Reservation 3 days in advance required.
Adults EUR 17, Children (5-14) EUR 12, Children (0-4) EUR 3.
Miniere di Darzo, Piazza 16ᵒ Reggim. Artiglieria, 10/c, 38089 Darzo TN, Tel: +39-328-2419981.
Reservation: Tel: +39-328-0007711. E-mail:
|As far as we know this information was accurate when it was published (see years in brackets), but may have changed since then.
Please check rates and details directly with the companies in question if you need more recent info.
|1894||discovery and opening of the first baryte mines.|
|2005||project to protect the history of the mining started by Pro Loco di Darzo.|
The baryte at Darzo was exceptional, as it was extremely pure. There was no ore in the veins, which would have changed the colour. This was important, because this baryte was mainly used for the production of pigments, in other words to produce white colour. It was used for painting and for photographic paper.
The first mine near Darzo, the Quella di Marìgole mine, was opened by Giacomo Corna Pellegrini in 1894. He learned that baryte and iron ore were often connected. This mine became the longest working mine in the area and was last one closed in 2009.

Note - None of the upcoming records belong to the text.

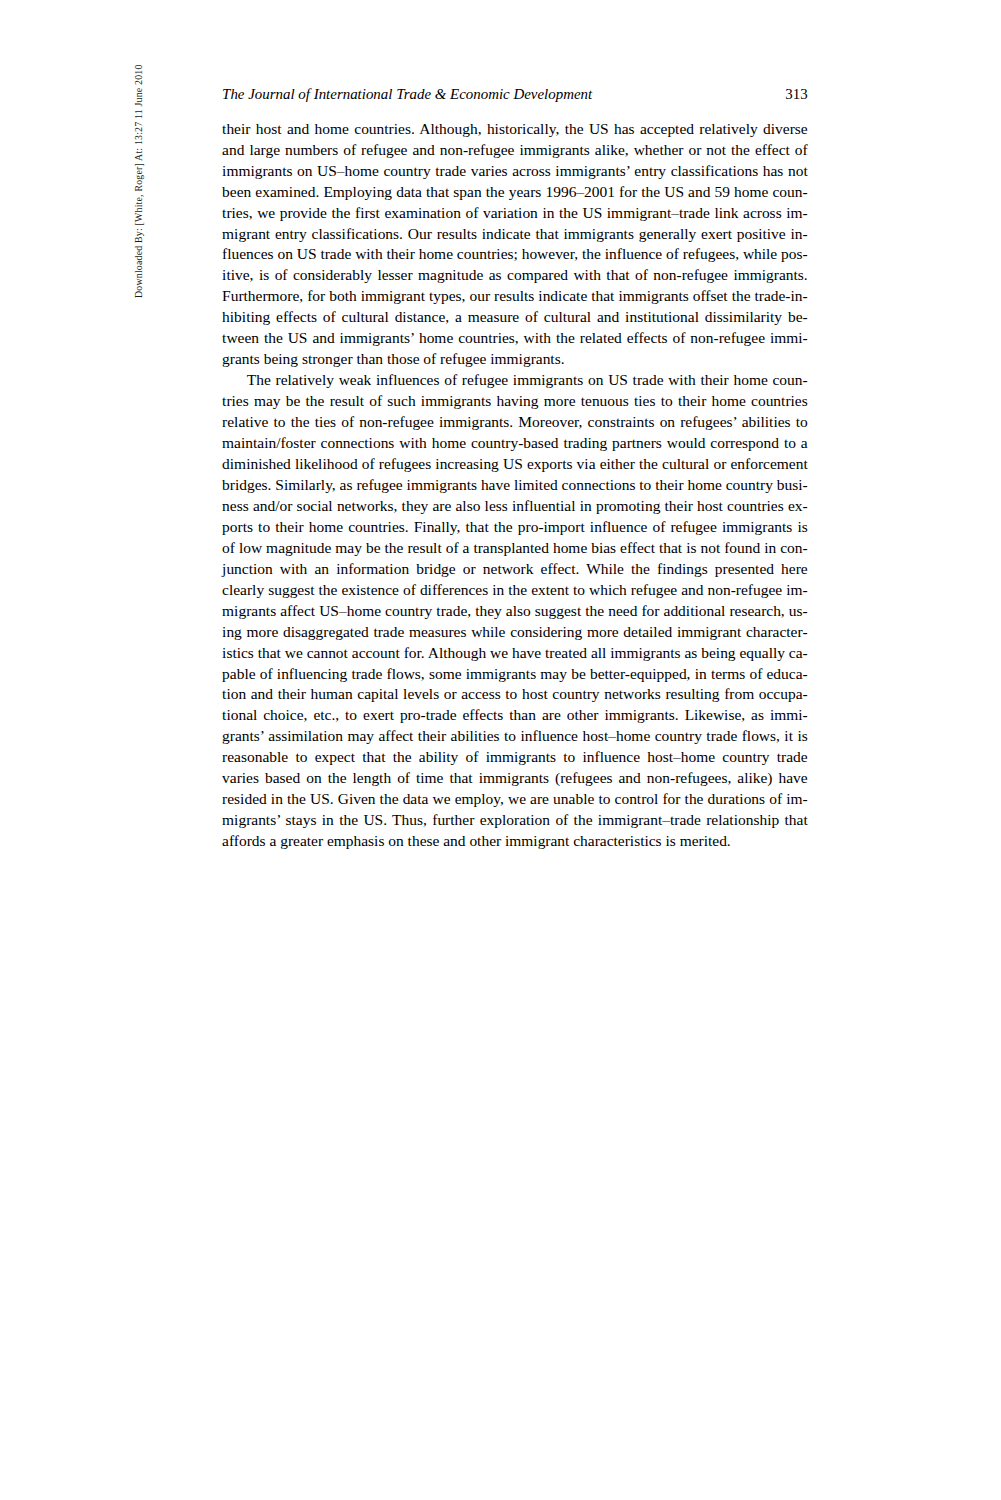Downloaded By: [White, Roger] At: 13:27 11 June 2010
The Journal of International Trade & Economic Development 313
their host and home countries. Although, historically, the US has accepted relatively diverse and large numbers of refugee and non-refugee immigrants alike, whether or not the effect of immigrants on US–home country trade varies across immigrants’ entry classifications has not been examined. Employing data that span the years 1996–2001 for the US and 59 home countries, we provide the first examination of variation in the US immigrant–trade link across immigrant entry classifications. Our results indicate that immigrants generally exert positive influences on US trade with their home countries; however, the influence of refugees, while positive, is of considerably lesser magnitude as compared with that of non-refugee immigrants. Furthermore, for both immigrant types, our results indicate that immigrants offset the trade-inhibiting effects of cultural distance, a measure of cultural and institutional dissimilarity between the US and immigrants’ home countries, with the related effects of non-refugee immigrants being stronger than those of refugee immigrants.
The relatively weak influences of refugee immigrants on US trade with their home countries may be the result of such immigrants having more tenuous ties to their home countries relative to the ties of non-refugee immigrants. Moreover, constraints on refugees’ abilities to maintain/foster connections with home country-based trading partners would correspond to a diminished likelihood of refugees increasing US exports via either the cultural or enforcement bridges. Similarly, as refugee immigrants have limited connections to their home country business and/or social networks, they are also less influential in promoting their host countries exports to their home countries. Finally, that the pro-import influence of refugee immigrants is of low magnitude may be the result of a transplanted home bias effect that is not found in conjunction with an information bridge or network effect. While the findings presented here clearly suggest the existence of differences in the extent to which refugee and non-refugee immigrants affect US–home country trade, they also suggest the need for additional research, using more disaggregated trade measures while considering more detailed immigrant characteristics that we cannot account for. Although we have treated all immigrants as being equally capable of influencing trade flows, some immigrants may be better-equipped, in terms of education and their human capital levels or access to host country networks resulting from occupational choice, etc., to exert pro-trade effects than are other immigrants. Likewise, as immigrants’ assimilation may affect their abilities to influence host–home country trade flows, it is reasonable to expect that the ability of immigrants to influence host–home country trade varies based on the length of time that immigrants (refugees and non-refugees, alike) have resided in the US. Given the data we employ, we are unable to control for the durations of immigrants’ stays in the US. Thus, further exploration of the immigrant–trade relationship that affords a greater emphasis on these and other immigrant characteristics is merited.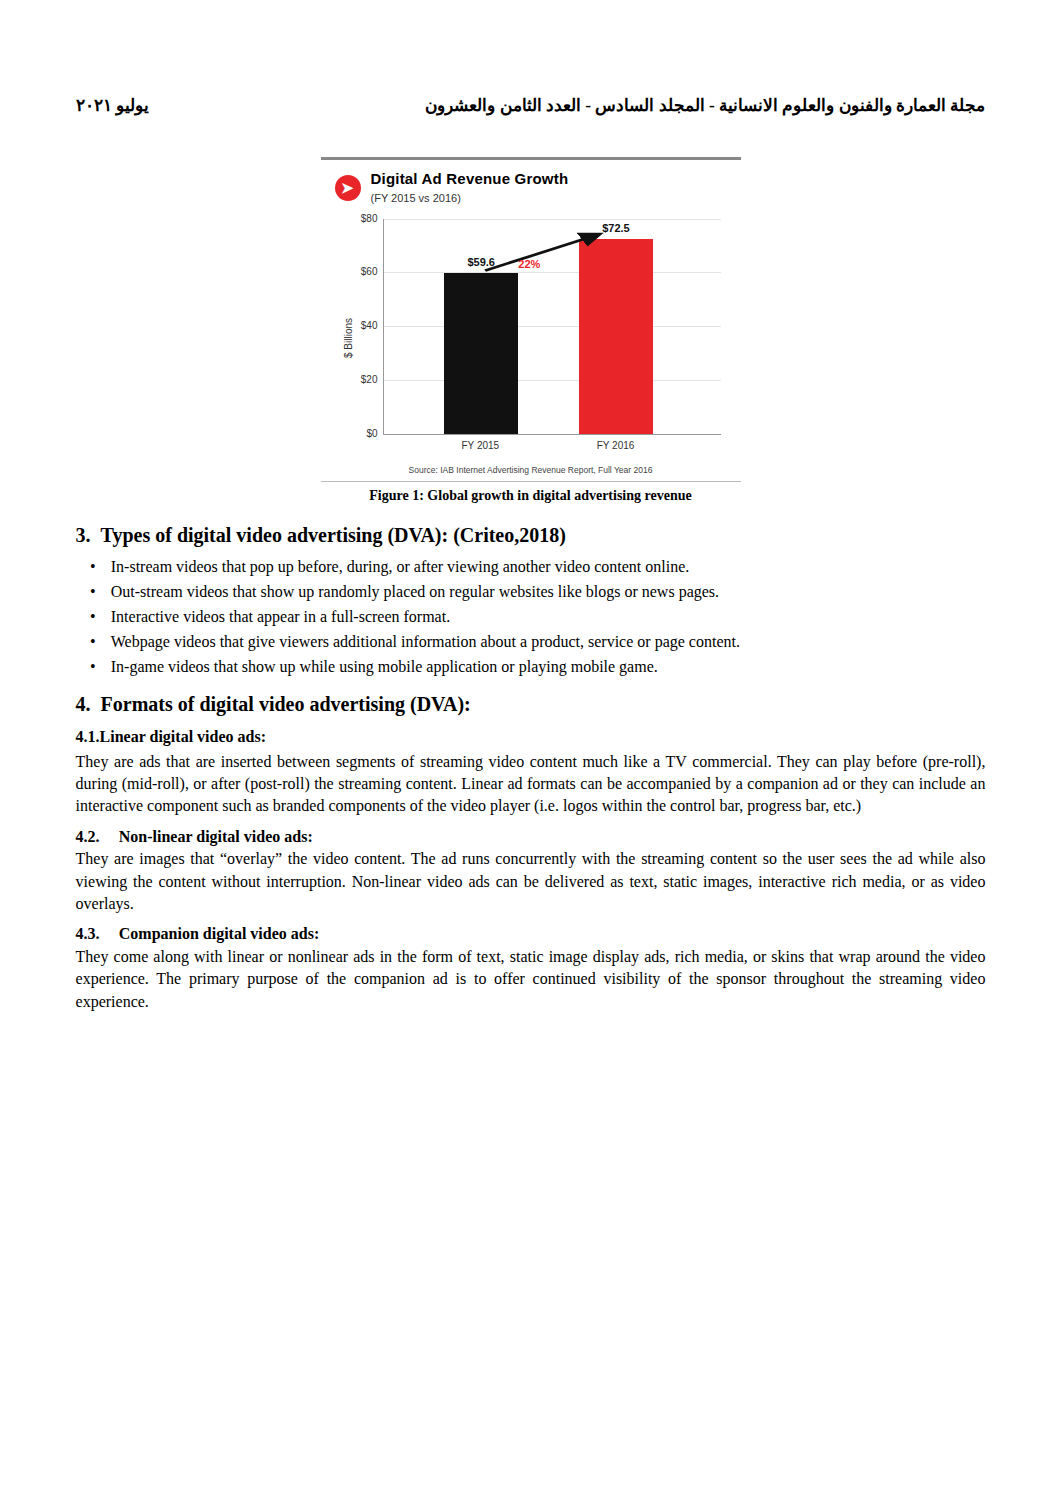مجلة العمارة والفنون والعلوم الانسانية - المجلد السادس - العدد الثامن والعشرون
يوليو ٢٠٢١
➤ Digital Ad Revenue Growth
(FY 2015 vs 2016)
$ Billions
$80
$60
$40
$20
$0
$59.6
$72.5
22%
FY 2015 FY 2016
Source: IAB Internet Advertising Revenue Report, Full Year 2016
Figure 1: Global growth in digital advertising revenue
3. Types of digital video advertising (DVA): (Criteo,2018)
In-stream videos that pop up before, during, or after viewing another video content online.
Out-stream videos that show up randomly placed on regular websites like blogs or news pages.
Interactive videos that appear in a full-screen format.
Webpage videos that give viewers additional information about a product, service or page content.
In-game videos that show up while using mobile application or playing mobile game.
4. Formats of digital video advertising (DVA):
4.1.Linear digital video ads:
They are ads that are inserted between segments of streaming video content much like a TV commercial. They can play before (pre-roll), during (mid-roll), or after (post-roll) the streaming content. Linear ad formats can be accompanied by a companion ad or they can include an interactive component such as branded components of the video player (i.e. logos within the control bar, progress bar, etc.)
4.2. Non-linear digital video ads:
They are images that “overlay” the video content. The ad runs concurrently with the streaming content so the user sees the ad while also viewing the content without interruption. Non-linear video ads can be delivered as text, static images, interactive rich media, or as video overlays.
4.3. Companion digital video ads:
They come along with linear or nonlinear ads in the form of text, static image display ads, rich media, or skins that wrap around the video experience. The primary purpose of the companion ad is to offer continued visibility of the sponsor throughout the streaming video experience.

A second mine was opened by Carlo Maffei named miniera di Val Cornèra. He also operated a mill in Nozza, which he relocated closer to the mine in 1909, to Ponte Caffaro. Finally he built a plant at Daro in 1925. His mine operated until the mid sixties.
And finally there was Felice Cima. He obtained a mining license in the neighboring town Storo. When his mine closed in 1976 it was purchased by Pellegrini, like the Val Cornèra mine before, and they were finally the main baryte mine named Baritina Mineraria.
The participants of the mine tour are carried to the abandoned miner village Marigole at 1.100m asl above Darzo with a minibus. From the miner cottage with its red shutters the tour goes up the railroad tracks of the former funicular. Visitors are equipped with a helmet and enter one of the abandoned mine tunnels, the miniera di “S. Barbara”. The tour includes a vein of barite which was not mined. Back at the miner cottage the exhibition in the building is visited. It shows the typical equipment of miners, like the carbide lamps.
Probably the most interesting thing at the mines is the unique mining technique developed by Piero Corna Pellegrini in the 1970s. The secured the mined dykes with concrete so he was able to mine the baryte completely. The other mines had to leave pillars to make the mine stable, a traditional technique called room and pillar.